# 1/4" collet for Chicago Electric 43585



## Disgrntld (Mar 29, 2008)

Hello all, this is my first post here..

The title says it all, does anyone know if I can get replacement collets for this Chicago Electric 43585? The manual doesn't say, at least I can't find it.

I have an adapter to use 1/4" bits in this router, but so far I've tried two seperate 1/4" bits and both have fallen out! :O I've cleaned everything and am not bottoming out the adapter or bit in the router.

If I can't find a 1/4" collet, does anyone know where I can find a pattern bit with a 1/2" shank? All the pattern bits I can find have 1/4" shanks (which is weird because there are laminate trimming bits of every size and shape imaginable).


----------



## Hamlin (Dec 25, 2005)

Hi, welcome to the router forums. 

Have you tried to contact the place in which you purchased it? They may be able to point you in the right direction.


----------



## bobj3 (Jan 17, 2006)

Hi Disgrntld

All I can say is put it back in the box and get a real router..

Sorry to be so frank but...well ..........

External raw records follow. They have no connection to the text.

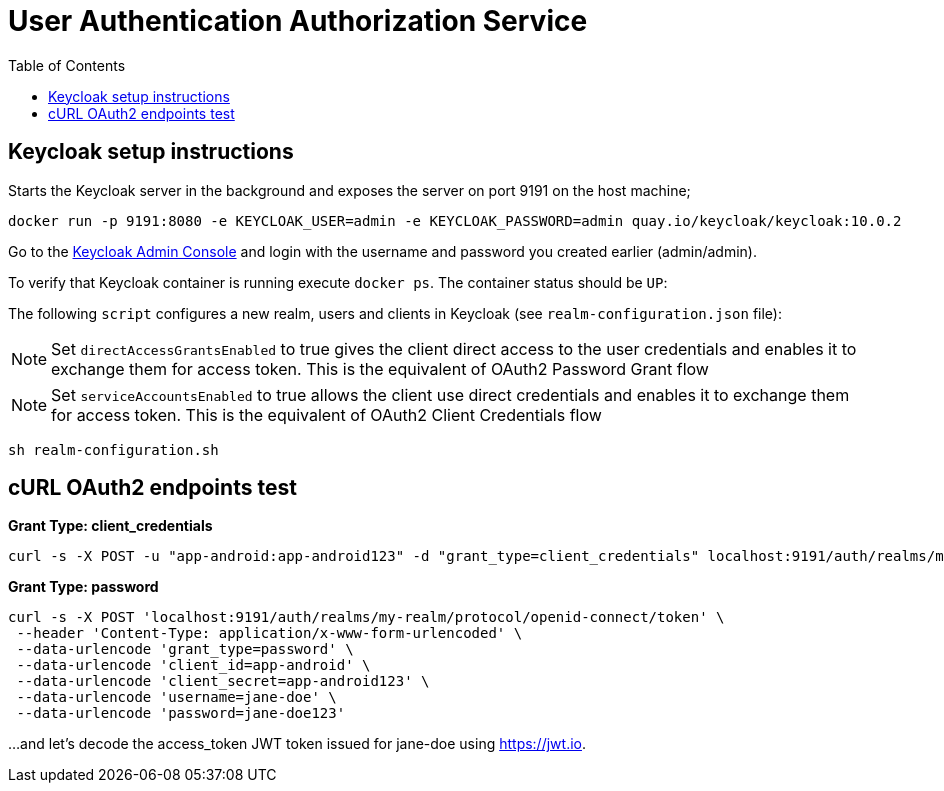 = User Authentication Authorization Service
:source-highlighter: coderay
:coderay-linenums-mode: inline
:toc:

== Keycloak setup instructions

Starts the Keycloak server in the background and exposes the server on port 9191 on the host machine;

[source, shell]
----
docker run -p 9191:8080 -e KEYCLOAK_USER=admin -e KEYCLOAK_PASSWORD=admin quay.io/keycloak/keycloak:10.0.2
----

Go to the http://localhost:9191/auth/admin[Keycloak Admin Console] and login with the username and password you created earlier (admin/admin).

To verify that Keycloak container is running execute `docker ps`. The container status should be `UP`:

The following `script` configures a new realm, users and clients in Keycloak (see `realm-configuration.json` file):

NOTE: Set `directAccessGrantsEnabled` to true gives the client direct access to the user credentials and enables it to exchange them for access token. This is the equivalent of OAuth2 Password Grant flow

NOTE: Set `serviceAccountsEnabled` to true allows the client use direct credentials and enables it to exchange them for access token. This is the equivalent of OAuth2 Client Credentials flow


[source, shell]
----
sh realm-configuration.sh
----

== cURL OAuth2 endpoints test

*Grant Type: client_credentials*

[source, shell]
----
curl -s -X POST -u "app-android:app-android123" -d "grant_type=client_credentials" localhost:9191/auth/realms/my-realm/protocol/openid-connect/token
----

*Grant Type: password*  

[source, shell]
----
curl -s -X POST 'localhost:9191/auth/realms/my-realm/protocol/openid-connect/token' \
 --header 'Content-Type: application/x-www-form-urlencoded' \
 --data-urlencode 'grant_type=password' \
 --data-urlencode 'client_id=app-android' \
 --data-urlencode 'client_secret=app-android123' \
 --data-urlencode 'username=jane-doe' \
 --data-urlencode 'password=jane-doe123'
----

...and let’s decode the access_token JWT token issued for jane-doe using https://jwt.io.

In this case you got what you paid for.. 


========





Disgrntld said:


> Hello all, this is my first post here..
> 
> The title says it all, does anyone know if I can get replacement collets for this Chicago Electric 43585? The manual doesn't say, at least I can't find it.
> 
> ...


----------



## mjeisenbaugh (Mar 3, 2008)

*Im with Bob on this one! Don't tell anyone you shoped at Harbor Freight for a power tool like a router! Hope you saved your reciept? If ya bought it on EBAY or some other auction site, well ya should have read most of the post here first!
Only thing Chicago tools makes that sort of is woth it is the small air compressor I bought my wife to use with her airbrush equipment. 
Hey she's happy, and doesnt know the difference, but my wallet did like yours buying that router.*


----------